EXERCISE DESCRIPTION | Output the entries exactly as they appear. Pictures should not be included.

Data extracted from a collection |
══════════════════════════════

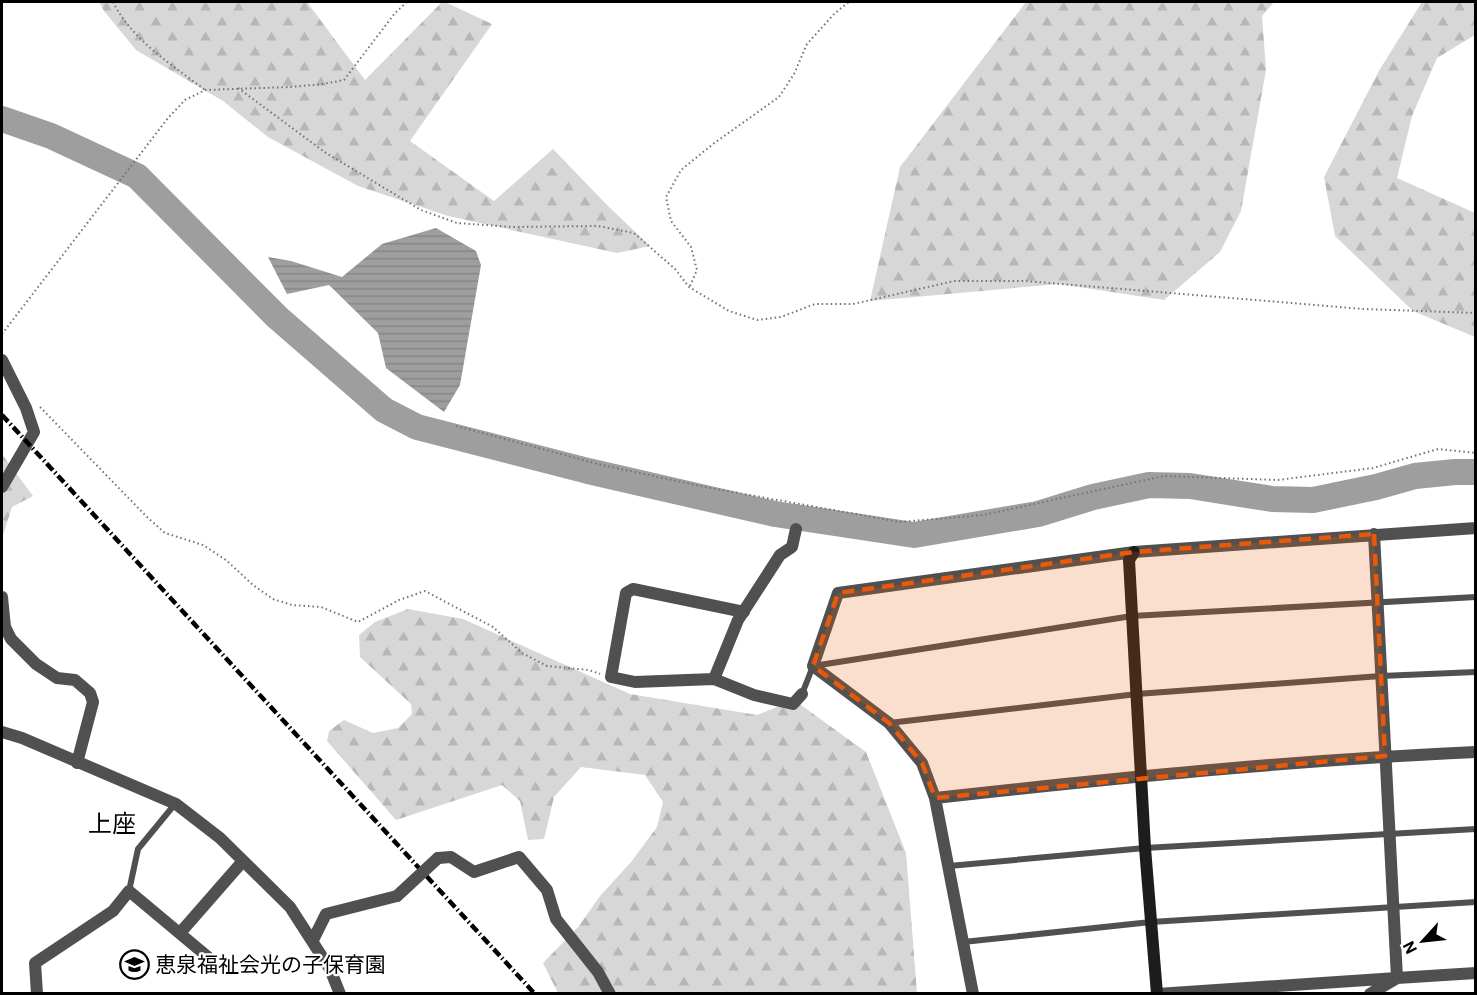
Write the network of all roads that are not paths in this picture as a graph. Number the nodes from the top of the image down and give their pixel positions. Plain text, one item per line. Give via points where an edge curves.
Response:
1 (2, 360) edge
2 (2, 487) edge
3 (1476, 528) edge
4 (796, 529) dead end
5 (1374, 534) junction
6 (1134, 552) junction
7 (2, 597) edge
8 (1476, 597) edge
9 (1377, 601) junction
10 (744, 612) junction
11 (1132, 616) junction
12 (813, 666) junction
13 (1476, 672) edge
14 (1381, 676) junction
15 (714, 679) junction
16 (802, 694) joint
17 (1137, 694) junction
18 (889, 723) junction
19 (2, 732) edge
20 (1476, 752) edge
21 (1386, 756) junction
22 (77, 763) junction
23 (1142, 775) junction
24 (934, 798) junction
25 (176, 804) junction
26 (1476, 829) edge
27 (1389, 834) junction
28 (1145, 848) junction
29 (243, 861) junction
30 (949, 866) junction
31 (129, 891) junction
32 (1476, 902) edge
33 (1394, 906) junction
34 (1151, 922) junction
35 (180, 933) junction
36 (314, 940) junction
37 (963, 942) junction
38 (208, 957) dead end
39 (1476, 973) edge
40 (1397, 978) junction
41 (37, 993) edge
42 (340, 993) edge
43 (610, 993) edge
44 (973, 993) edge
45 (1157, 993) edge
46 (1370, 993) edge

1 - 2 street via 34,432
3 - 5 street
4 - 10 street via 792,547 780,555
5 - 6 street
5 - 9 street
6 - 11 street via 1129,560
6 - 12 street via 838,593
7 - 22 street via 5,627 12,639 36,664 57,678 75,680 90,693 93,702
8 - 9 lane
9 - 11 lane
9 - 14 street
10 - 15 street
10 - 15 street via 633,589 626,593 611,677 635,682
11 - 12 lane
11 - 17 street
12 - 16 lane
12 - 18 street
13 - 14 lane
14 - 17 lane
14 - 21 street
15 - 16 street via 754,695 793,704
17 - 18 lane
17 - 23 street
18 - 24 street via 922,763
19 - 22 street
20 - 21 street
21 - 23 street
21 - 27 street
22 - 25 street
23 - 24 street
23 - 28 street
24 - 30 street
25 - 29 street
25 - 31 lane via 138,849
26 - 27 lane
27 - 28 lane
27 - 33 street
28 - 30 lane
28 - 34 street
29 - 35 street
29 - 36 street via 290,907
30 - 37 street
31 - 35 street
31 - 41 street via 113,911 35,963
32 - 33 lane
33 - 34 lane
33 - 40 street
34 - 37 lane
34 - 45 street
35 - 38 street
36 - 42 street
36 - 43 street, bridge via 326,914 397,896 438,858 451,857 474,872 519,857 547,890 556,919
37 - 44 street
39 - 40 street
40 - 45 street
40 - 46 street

══════════════════════════════

RESULT OF THIS TASK |
Write the network of all roads that are not paths in this picture as a graph. Number the nodes from the top of the image down and give their pixel positions. Plain text, one item per line. Give via points where an edge curves.
Response:
1 (2, 360) edge
2 (2, 487) edge
3 (1476, 528) edge
4 (796, 529) dead end
5 (1374, 534) junction
6 (1134, 552) junction
7 (2, 597) edge
8 (1476, 597) edge
9 (1377, 601) junction
10 (744, 612) junction
11 (1132, 616) junction
12 (813, 666) junction
13 (1476, 672) edge
14 (1381, 676) junction
15 (714, 679) junction
16 (802, 694) joint
17 (1137, 694) junction
18 (889, 723) junction
19 (2, 732) edge
20 (1476, 752) edge
21 (1386, 756) junction
22 (77, 763) junction
23 (1142, 775) junction
24 (934, 798) junction
25 (176, 804) junction
26 (1476, 829) edge
27 (1389, 834) junction
28 (1145, 848) junction
29 (243, 861) junction
30 (949, 866) junction
31 (129, 891) junction
32 (1476, 902) edge
33 (1394, 906) junction
34 (1151, 922) junction
35 (180, 933) junction
36 (314, 940) junction
37 (963, 942) junction
38 (208, 957) dead end
39 (1476, 973) edge
40 (1397, 978) junction
41 (37, 993) edge
42 (340, 993) edge
43 (610, 993) edge
44 (973, 993) edge
45 (1157, 993) edge
46 (1370, 993) edge

1 - 2 street via 34,432
3 - 5 street
4 - 10 street via 792,547 780,555
5 - 6 street
5 - 9 street
6 - 11 street via 1129,560
6 - 12 street via 838,593
7 - 22 street via 5,627 12,639 36,664 57,678 75,680 90,693 93,702
8 - 9 lane
9 - 11 lane
9 - 14 street
10 - 15 street
10 - 15 street via 633,589 626,593 611,677 635,682
11 - 12 lane
11 - 17 street
12 - 16 lane
12 - 18 street
13 - 14 lane
14 - 17 lane
14 - 21 street
15 - 16 street via 754,695 793,704
17 - 18 lane
17 - 23 street
18 - 24 street via 922,763
19 - 22 street
20 - 21 street
21 - 23 street
21 - 27 street
22 - 25 street
23 - 24 street
23 - 28 street
24 - 30 street
25 - 29 street
25 - 31 lane via 138,849
26 - 27 lane
27 - 28 lane
27 - 33 street
28 - 30 lane
28 - 34 street
29 - 35 street
29 - 36 street via 290,907
30 - 37 street
31 - 35 street
31 - 41 street via 113,911 35,963
32 - 33 lane
33 - 34 lane
33 - 40 street
34 - 37 lane
34 - 45 street
35 - 38 street
36 - 42 street
36 - 43 street, bridge via 326,914 397,896 438,858 451,857 474,872 519,857 547,890 556,919
37 - 44 street
39 - 40 street
40 - 45 street
40 - 46 street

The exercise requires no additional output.